Mungkin generasi sekarang kurang familar dengan Dune, sebuah epos fiksi-ilmiah karya Frank Herbert yang terbit pertama kali di tahun 1965 lalu. Meski sampai saat ini serial Dune masih menjadi bagian dari khazanah sastra dunia klasik, namun dalam kultur pop masa kini namanya cukup tersegmentasi.
Bukan berarti Dune tidak pernah diadaptasi menjadi sebuah film, karena sudah pernah ada Dune karya auteur legendaris David Lynch di tahun 1984 lalu. Sayangnya film tidak begitu sukses di pasaran sehingga Dune tidak pernah benar-benar mencelat dan menjadi sebuah bagian dari “pengetahuan” awam, seperti trilogi Lord of the Rings misalnya, yang sukses besar selepas diadaptasi Peter Jackson di awal 2000-an lalu.
Sineas asal Kanada, Denis Villeneuve, rupanya memiliki ambisi untuk “memperkenalkan ulang” Dune dengan menghadirkan adaptasinya untuk karya Herbert ini. Meski awalnya kita mengenal Villeneuve sebagai penggarap drama atau thriller, tapi dua film terakhirnya, Blade Runner 2049 (2017) dan Arrival (2016) adalah dua fiksi-ilmiah berkelas, sehingga rasa-rasanya Dune berada di tangan yang tepat.
Oleh Villeneuve Dune menjadi dua bagian, dengan yang sekarang kita saksikan adalah bagian pertamanya dan mengadaptasi separuh pertama dari buku Herbert. Harapannya tentu saja paruh kedua buku juga nantinya diterjemahkan dalam bentuk visual dalam Dune: Part Two.

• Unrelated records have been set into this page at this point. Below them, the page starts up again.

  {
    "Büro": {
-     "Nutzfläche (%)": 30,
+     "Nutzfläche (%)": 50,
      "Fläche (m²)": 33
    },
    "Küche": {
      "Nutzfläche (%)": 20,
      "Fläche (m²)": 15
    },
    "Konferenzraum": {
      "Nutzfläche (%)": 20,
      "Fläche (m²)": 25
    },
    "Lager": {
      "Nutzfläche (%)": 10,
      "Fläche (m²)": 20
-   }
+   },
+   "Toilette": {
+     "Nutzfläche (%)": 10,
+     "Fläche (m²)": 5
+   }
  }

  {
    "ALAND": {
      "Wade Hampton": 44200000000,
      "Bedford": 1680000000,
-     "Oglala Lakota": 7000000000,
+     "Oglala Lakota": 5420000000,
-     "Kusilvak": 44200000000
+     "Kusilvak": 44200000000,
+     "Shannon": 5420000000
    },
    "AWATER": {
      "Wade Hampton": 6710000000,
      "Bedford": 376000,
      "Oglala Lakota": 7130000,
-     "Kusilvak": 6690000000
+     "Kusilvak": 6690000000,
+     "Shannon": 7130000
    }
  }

Didukung oleh jajaran pemain yang tak main-main, seperti Timothée Chalamet, Rebecca Ferguson, Oscar Isaac, Josh Brolin, Stellan Skarsgård, Dave Bautista, Zendaya, Chang Chen, Charlotte Rampling, Jason Momoa, hingga Javier Bardem, Dune memang sudah memiliki modal yang kuat untuk tampil gemilang.

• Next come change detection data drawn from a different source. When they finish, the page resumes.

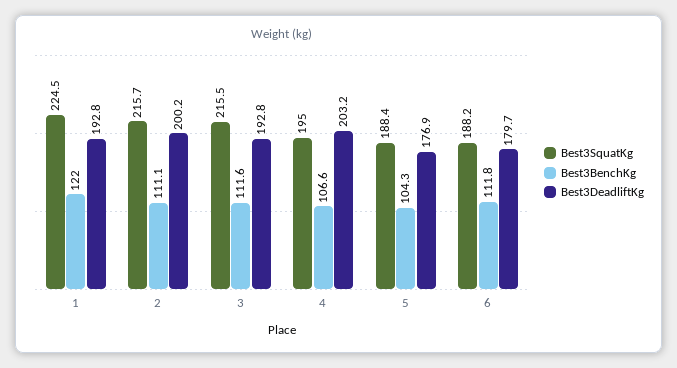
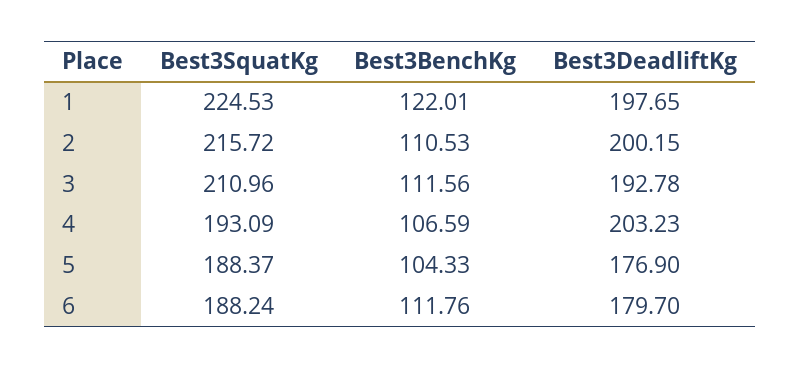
  {
    "Best3SquatKg": {
      "1": 224.53,
      "2": 215.72,
-     "3": 215.5,
+     "3": 210.96,
-     "4": 195,
+     "4": 193.09,
      "5": 188.37,
      "6": 188.24
    },
    "Best3BenchKg": {
      "1": 122.01,
-     "2": 111.1,
+     "2": 110.53,
      "3": 111.56,
      "4": 106.59,
      "5": 104.33,
      "6": 111.76
    },
    "Best3DeadliftKg": {
-     "1": 192.8,
+     "1": 197.65,
      "2": 200.15,
      "3": 192.78,
      "4": 203.23,
      "5": 176.9,
      "6": 179.7
    }
  }

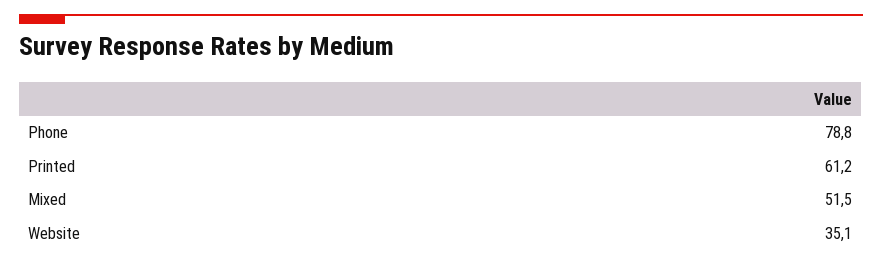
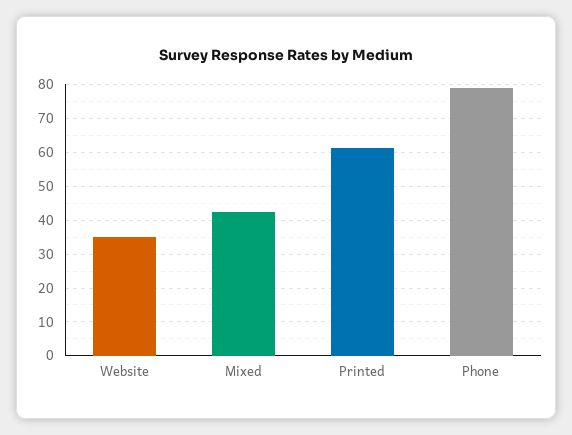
  {
    "Phone": 78.8,
    "Printed": 61.2,
-   "Mixed": 51.5,
+   "Mixed": 42,
    "Website": 35.1
  }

Tapi, kekuatan utama Dune adalah penggarapan Villeneuve itu sendiri. Dune versinya dipersembahkan dengan visual yang memanjakan mata; di mana padang tandus Arrakis terlihat mengerikan juga indah membuai. Tidak heran saat Shai-hulud, sang monster ulat gurun raksasa muncul, alih-alih takut kita malah merasa takjub.
Ini bisa menjadi kekuatan sekaligus kelemahan Dune. Ia hadir untuk memukau tapi terasa sedikit kering dalam penceritaan. Meski alur tidak benar-benar monoton, karena setiap jeda adegan dengan dialog verbal, selalu disusul dengan sekuens aksi seru.

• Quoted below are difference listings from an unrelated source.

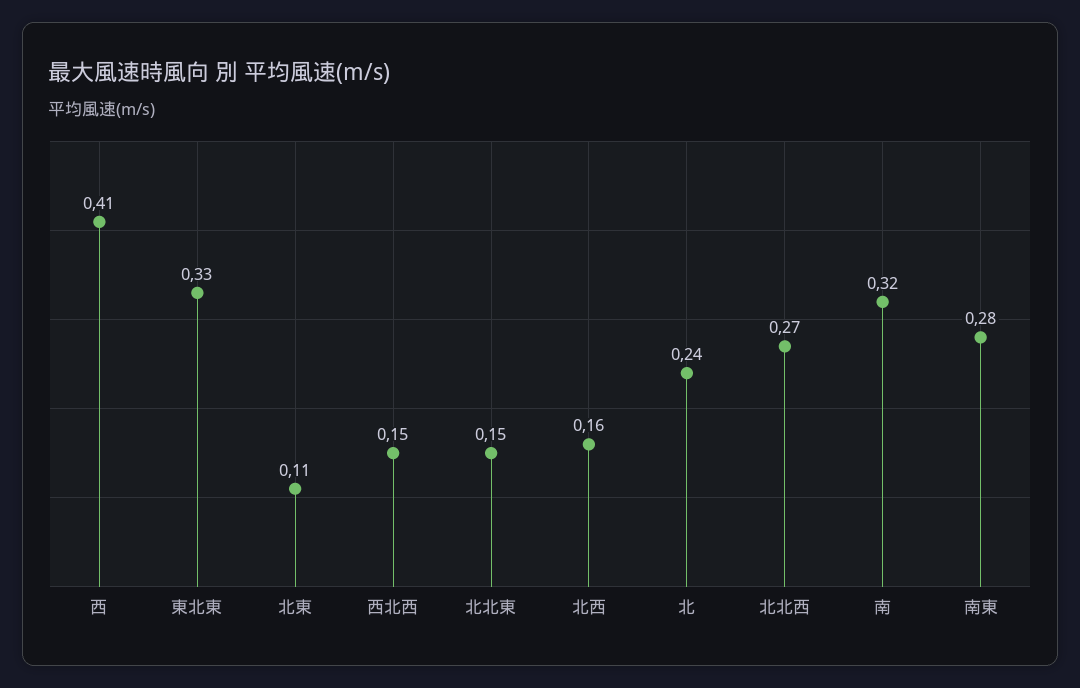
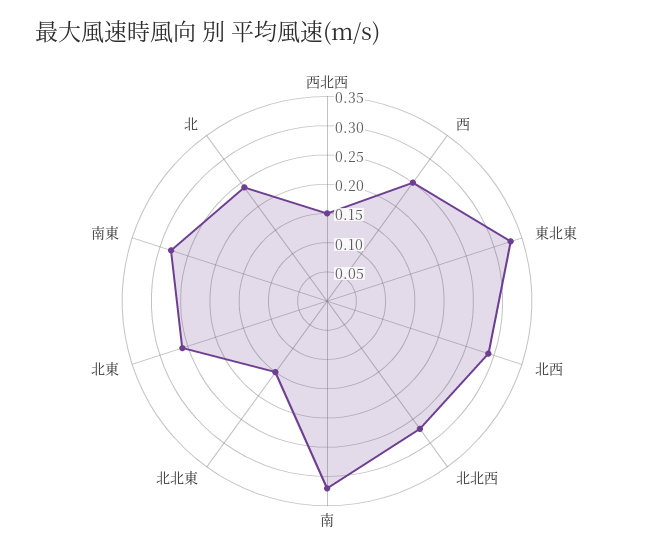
  {
-   "西": 0.41,
+   "西": 0.25,
    "東北東": 0.33,
-   "北東": 0.11,
+   "北東": 0.25,
    "西北西": 0.15,
    "北北東": 0.15,
-   "北西": 0.16,
+   "北西": 0.3,
    "北": 0.24,
    "北北西": 0.27,
    "南": 0.32,
    "南東": 0.28
  }

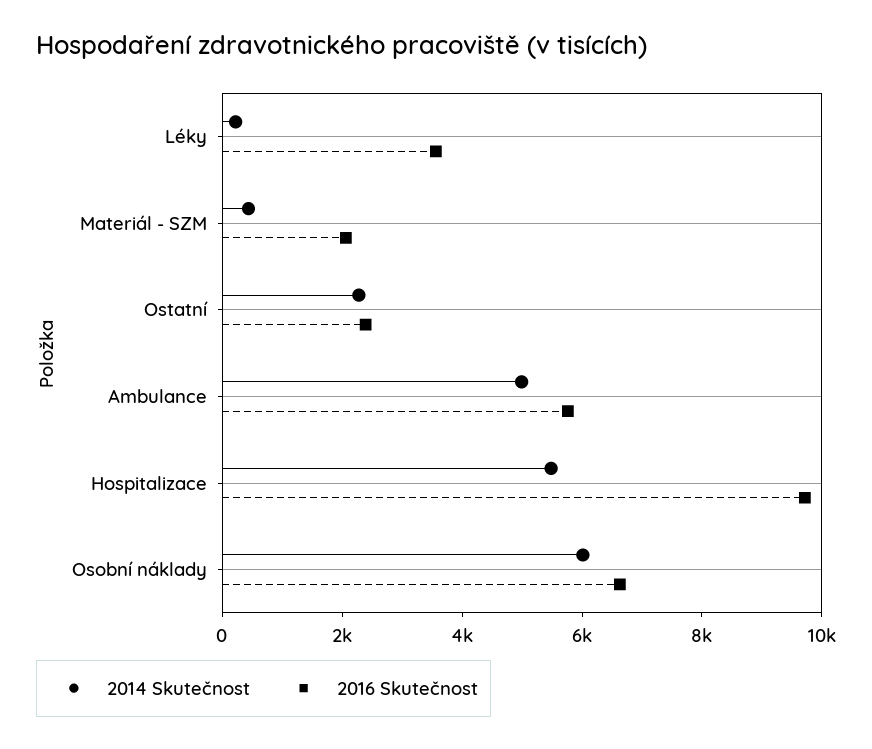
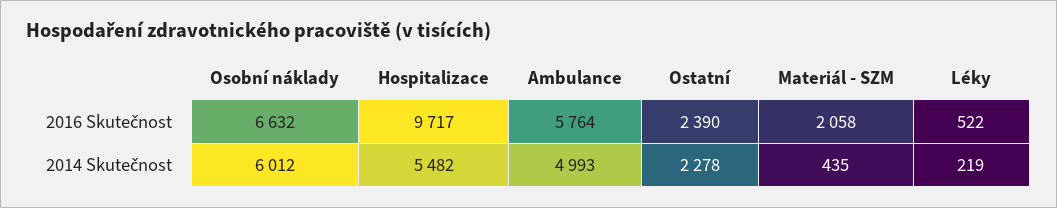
  {
    "2014 Skutečnost": {
      "Léky": 219,
      "Materiál - SZM": 435,
      "Ostatní": 2278,
      "Ambulance": 4993,
      "Hospitalizace": 5482,
      "Osobní náklady": 6012
    },
    "2016 Skutečnost": {
-     "Léky": 3500,
+     "Léky": 522,
      "Materiál - SZM": 2058,
      "Ostatní": 2390,
      "Ambulance": 5764,
      "Hospitalizace": 9717,
      "Osobní náklady": 6632
    }
  }

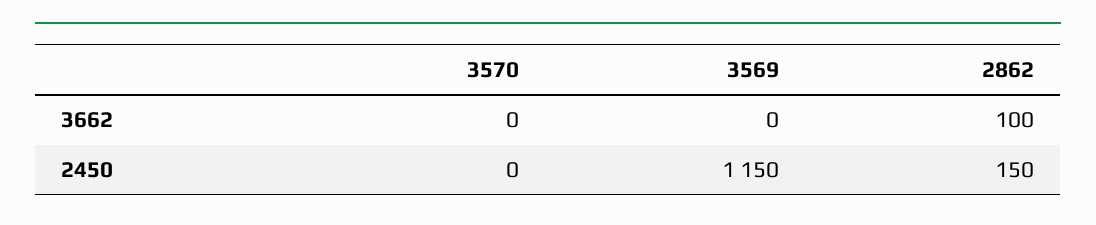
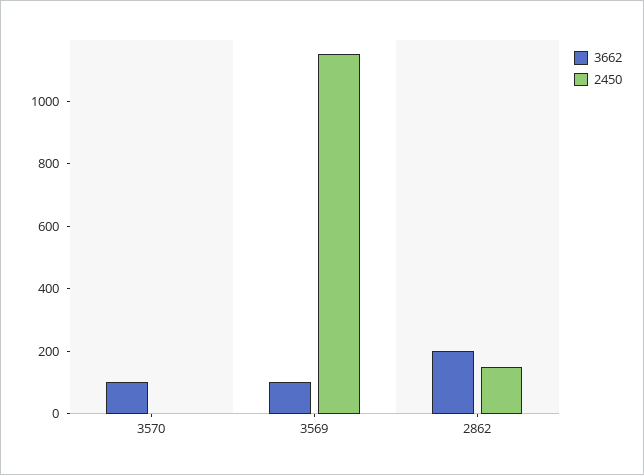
  {
    "3662": {
-     "3570": 0,
+     "3570": 100,
-     "3569": 0,
+     "3569": 100,
-     "2862": 100
+     "2862": 200
    },
    "2450": {
      "3570": 0,
      "3569": 1150,
      "2862": 150
    }
  }

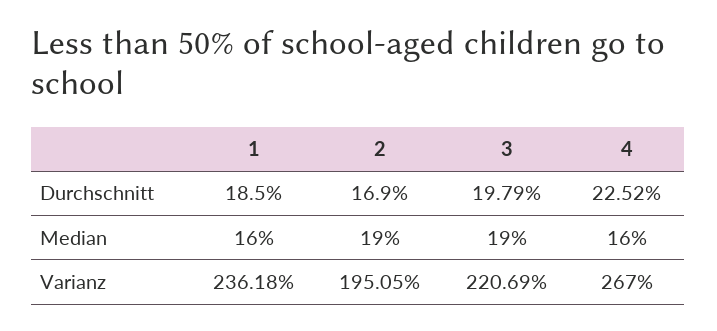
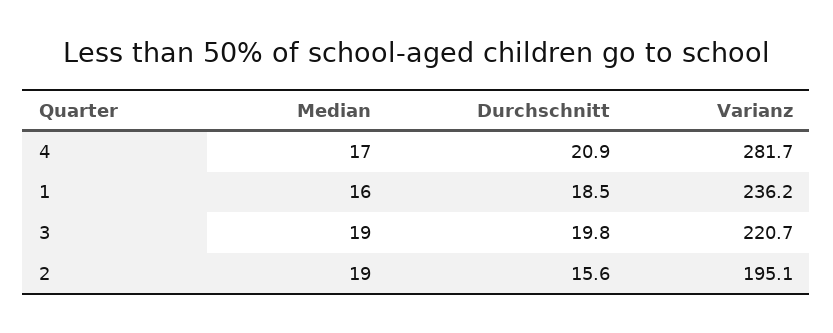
  {
    "1": {
      "Durchschnitt": 18.5,
      "Median": 16,
      "Varianz": 236.18
    },
    "2": {
-     "Durchschnitt": 16.9,
+     "Durchschnitt": 15.6,
      "Median": 19,
      "Varianz": 195.05
    },
    "3": {
      "Durchschnitt": 19.79,
      "Median": 19,
      "Varianz": 220.69
    },
    "4": {
-     "Durchschnitt": 22.52,
+     "Durchschnitt": 20.9,
-     "Median": 16,
+     "Median": 17,
-     "Varianz": 267
+     "Varianz": 281.7
    }
  }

Dune sejatinya adalah sebuah alegori geopolitis dibungkus konsep futuristik dan meminjam filosofi anti-korporat/imperialisme, radikalisme ekologis dan juga kultur Islam/Timur Tengah.
Meski terkesan berat, namun secara cerita – berlandaskan kisah perseteruan antara House Atreides dan Harkonnen serta melibatkan kaum Fremen sebagai penduduk natif planet Arrakis – Dune sebenarnya tidak menghadirkan sesuatu yang spektakuler atau kompleks. Asal kita mau bersabar mengikuti alur Villeneuve, maka esensi dan pesan tersurat dalam film bisa tersampaikan dengan baik.
Kalau ingin bersimplifikasi, bolehlah kita sebut Dune versi Villeneuve ini sebagai Lawrence of Arabia yang berpadu dengan Star Wars (versi George Lucas). Dengan ini, seharusnya calon penonton bisa mengantipasi apa dan bagaimana Dune ini nantinya.
Dengan durasi sekitar 2.5 jam, Dune sebenarnya belum mengungkap secara penuh apa yang ingin disampaikan Herbert dalam bukunya. Tampak jelas Villeneuve tak ingin tergesa dalam bercerita, karena ia ingin kita larut dan juga menyerap secara perlahan. Di tengah bombastisme masa kini yang terkadang bergerak terlalu cepat, apa yang dilakukan Villeneuve melalui Dune mutakhir ini jelas adalah sesuatu yang sangat layak untuk diapresiasi.